Séance en hémicycle du mercredi 26 février 2020 à 15h00
Système universel de retraite — Article 2

Photo issue du site de l'Assemblée nationale ou de WikipediaNicolas Turquois, rapporteur de la commission spéciale :

Avis défavorable. Les amendements visent à appliquer le système universel aux seuls salariés des industries électriques et gazières embauchés à compter du 1er janvier 2009, au motif que leur régime serait excédentaire.

Je me permets de contredire cette analyse. Le régime des industries électriques et gazières compte aujourd'hui 138 000 cotisants pour 136 000 pensionnés, soit environ un actif pour un retraité. Une taxe affectée a donc été créée, pour un montant de 1,5 milliard d'euros, afin d'équilibrer un régime qui verse 5 milliards d'euros de pensions. Ce régime tient parce que nous avons affaire à une activité qui permet la création de taxes affectées, mais nous estimons que tous les actifs de France ont le droit d'avoir des conditions de départ à la retraite qui, tout en tenant compte des spécificités et des sujétions de leur métier, relèvent d'une même logique. Ainsi, si la pénibilité et la dangerosité doivent être prises en compte, il faut qu'elles le soient pour tous de la même façon.

Monsieur Dharréville, avant que nous ne votions, vous expliquiez que la génération 1975, la première qui sera intégrée dans le régime universel, partirait à la retraite deux ans plus tard que la génération 1973, par exemple. Je vous rappelle que cette dernière génération est touchée par la réforme Touraine de 2014. Elle prévoit que cette génération devra cotiser quarante-trois ans. Si l'on prend l'âge moyen d'entrée dans le régime général, soit 22 ans, et que l'on ajoute quarante-trois, on arrive à 65 ans. Autrement dit, on est au-delà de l'âge d'équilibre de 64 ans prévu par la réforme.

Je rappelle aussi que les Français partent aujourd'hui à la retraite à 63 ans et cinq mois en moyenne. Autrement dit, nous décalons potentiellement de six mois l'âge de départ, mais c'est pour financer une nouvelle solidarité, en particulier le minimum contributif, une meilleure réversion et d'autres améliorations. Je crois que l'on peut comprendre que l'on demande cet effort.

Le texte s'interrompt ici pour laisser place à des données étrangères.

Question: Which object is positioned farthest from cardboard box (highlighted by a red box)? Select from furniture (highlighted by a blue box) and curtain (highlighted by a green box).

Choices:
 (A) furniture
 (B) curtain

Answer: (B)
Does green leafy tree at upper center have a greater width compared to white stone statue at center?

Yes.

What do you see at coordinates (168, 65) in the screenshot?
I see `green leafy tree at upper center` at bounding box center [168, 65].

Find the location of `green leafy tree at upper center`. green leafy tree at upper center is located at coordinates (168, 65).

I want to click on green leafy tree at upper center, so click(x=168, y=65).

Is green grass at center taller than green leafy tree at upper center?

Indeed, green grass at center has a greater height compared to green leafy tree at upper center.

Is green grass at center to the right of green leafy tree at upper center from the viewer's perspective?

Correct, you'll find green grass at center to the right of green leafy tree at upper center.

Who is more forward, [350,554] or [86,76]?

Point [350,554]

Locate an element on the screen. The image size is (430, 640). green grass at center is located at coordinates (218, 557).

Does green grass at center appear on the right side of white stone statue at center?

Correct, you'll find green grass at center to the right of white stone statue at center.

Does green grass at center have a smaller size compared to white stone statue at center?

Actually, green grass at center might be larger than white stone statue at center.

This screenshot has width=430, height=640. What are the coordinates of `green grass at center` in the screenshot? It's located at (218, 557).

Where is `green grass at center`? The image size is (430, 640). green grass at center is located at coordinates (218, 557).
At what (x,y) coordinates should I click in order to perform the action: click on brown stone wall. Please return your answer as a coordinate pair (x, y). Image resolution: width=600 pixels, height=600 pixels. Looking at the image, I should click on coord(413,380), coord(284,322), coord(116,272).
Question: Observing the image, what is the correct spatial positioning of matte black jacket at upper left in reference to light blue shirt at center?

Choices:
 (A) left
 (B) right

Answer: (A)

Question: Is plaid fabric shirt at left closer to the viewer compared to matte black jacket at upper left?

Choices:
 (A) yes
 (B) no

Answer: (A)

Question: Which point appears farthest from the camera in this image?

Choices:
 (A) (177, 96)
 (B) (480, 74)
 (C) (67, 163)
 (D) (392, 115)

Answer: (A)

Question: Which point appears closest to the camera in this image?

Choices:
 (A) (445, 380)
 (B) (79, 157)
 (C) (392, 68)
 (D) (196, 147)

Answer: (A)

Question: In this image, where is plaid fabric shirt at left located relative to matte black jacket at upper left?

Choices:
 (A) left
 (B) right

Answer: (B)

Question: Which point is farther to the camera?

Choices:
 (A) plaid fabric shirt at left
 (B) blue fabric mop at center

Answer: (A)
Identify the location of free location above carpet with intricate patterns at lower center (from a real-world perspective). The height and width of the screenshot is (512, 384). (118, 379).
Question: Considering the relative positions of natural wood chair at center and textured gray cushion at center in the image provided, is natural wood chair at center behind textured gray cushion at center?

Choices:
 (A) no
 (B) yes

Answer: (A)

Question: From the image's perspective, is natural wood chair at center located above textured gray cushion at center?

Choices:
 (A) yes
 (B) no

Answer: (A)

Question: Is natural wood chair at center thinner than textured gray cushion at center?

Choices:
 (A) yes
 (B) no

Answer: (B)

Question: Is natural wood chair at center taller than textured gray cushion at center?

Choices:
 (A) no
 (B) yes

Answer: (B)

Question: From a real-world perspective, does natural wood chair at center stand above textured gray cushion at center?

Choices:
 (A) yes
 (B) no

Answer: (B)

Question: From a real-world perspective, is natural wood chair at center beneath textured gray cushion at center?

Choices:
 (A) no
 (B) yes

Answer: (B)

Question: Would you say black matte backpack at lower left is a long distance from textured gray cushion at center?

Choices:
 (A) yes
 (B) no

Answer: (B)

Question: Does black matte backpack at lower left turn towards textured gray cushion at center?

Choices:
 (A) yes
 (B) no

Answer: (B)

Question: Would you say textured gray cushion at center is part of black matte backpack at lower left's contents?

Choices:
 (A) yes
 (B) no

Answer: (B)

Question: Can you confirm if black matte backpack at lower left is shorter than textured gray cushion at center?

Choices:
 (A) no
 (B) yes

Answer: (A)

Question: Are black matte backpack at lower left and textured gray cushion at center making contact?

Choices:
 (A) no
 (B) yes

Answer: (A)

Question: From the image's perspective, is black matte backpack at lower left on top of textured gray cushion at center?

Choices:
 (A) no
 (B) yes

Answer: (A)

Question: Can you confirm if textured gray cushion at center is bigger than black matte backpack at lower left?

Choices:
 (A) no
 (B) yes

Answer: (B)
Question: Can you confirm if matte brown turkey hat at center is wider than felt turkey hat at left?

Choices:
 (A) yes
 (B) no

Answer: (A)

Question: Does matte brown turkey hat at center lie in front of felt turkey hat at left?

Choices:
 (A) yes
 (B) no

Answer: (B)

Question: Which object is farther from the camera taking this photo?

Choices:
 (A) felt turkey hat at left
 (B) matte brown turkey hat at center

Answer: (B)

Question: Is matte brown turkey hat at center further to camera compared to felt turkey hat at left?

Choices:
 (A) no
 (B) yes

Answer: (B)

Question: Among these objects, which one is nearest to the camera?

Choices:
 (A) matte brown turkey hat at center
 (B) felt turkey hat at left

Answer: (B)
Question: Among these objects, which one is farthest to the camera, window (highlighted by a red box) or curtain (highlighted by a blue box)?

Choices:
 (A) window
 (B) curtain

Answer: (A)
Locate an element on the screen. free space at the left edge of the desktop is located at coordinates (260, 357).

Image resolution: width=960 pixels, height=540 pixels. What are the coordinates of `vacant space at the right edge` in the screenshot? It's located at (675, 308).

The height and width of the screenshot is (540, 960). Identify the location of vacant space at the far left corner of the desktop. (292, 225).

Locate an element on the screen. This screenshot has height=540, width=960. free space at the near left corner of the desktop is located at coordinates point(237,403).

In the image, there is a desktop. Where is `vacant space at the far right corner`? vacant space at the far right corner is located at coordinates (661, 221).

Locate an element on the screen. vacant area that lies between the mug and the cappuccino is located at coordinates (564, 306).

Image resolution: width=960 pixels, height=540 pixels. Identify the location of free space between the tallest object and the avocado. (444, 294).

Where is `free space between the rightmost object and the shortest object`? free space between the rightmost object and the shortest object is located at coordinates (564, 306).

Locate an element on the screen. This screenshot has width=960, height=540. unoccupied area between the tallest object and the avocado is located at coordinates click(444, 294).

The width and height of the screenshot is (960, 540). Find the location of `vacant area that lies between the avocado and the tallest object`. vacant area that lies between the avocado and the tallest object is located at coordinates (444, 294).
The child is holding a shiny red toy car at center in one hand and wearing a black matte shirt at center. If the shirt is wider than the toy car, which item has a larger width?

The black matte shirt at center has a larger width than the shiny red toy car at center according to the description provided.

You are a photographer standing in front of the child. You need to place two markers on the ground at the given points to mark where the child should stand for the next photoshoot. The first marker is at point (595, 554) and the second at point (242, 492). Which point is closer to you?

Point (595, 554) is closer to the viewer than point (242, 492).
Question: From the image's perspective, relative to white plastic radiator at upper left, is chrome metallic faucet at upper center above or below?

Le caractère prétendument précipité de la réforme a été une nouvelle fois dénoncé. Je veux rappeler comment nous l'avons élaborée. Nous avons fait un diagnostic et relevé les problèmes que posait le système en vigueur – il a apporté de grandes satisfactions, certes, mais il a aussi rencontré des difficultés. Je pense aux polypensionnés, en particulier lorsque les règles sont très différentes d'un régime à l'autre. Nous avons prévu l'introduction d'un nouveau système à moyen terme et une transition longue pour le passage d'un système à l'autre. J'estime qu'anticiper est une façon noble de faire de la politique – cela vaut mieux qu'agir au dernier moment.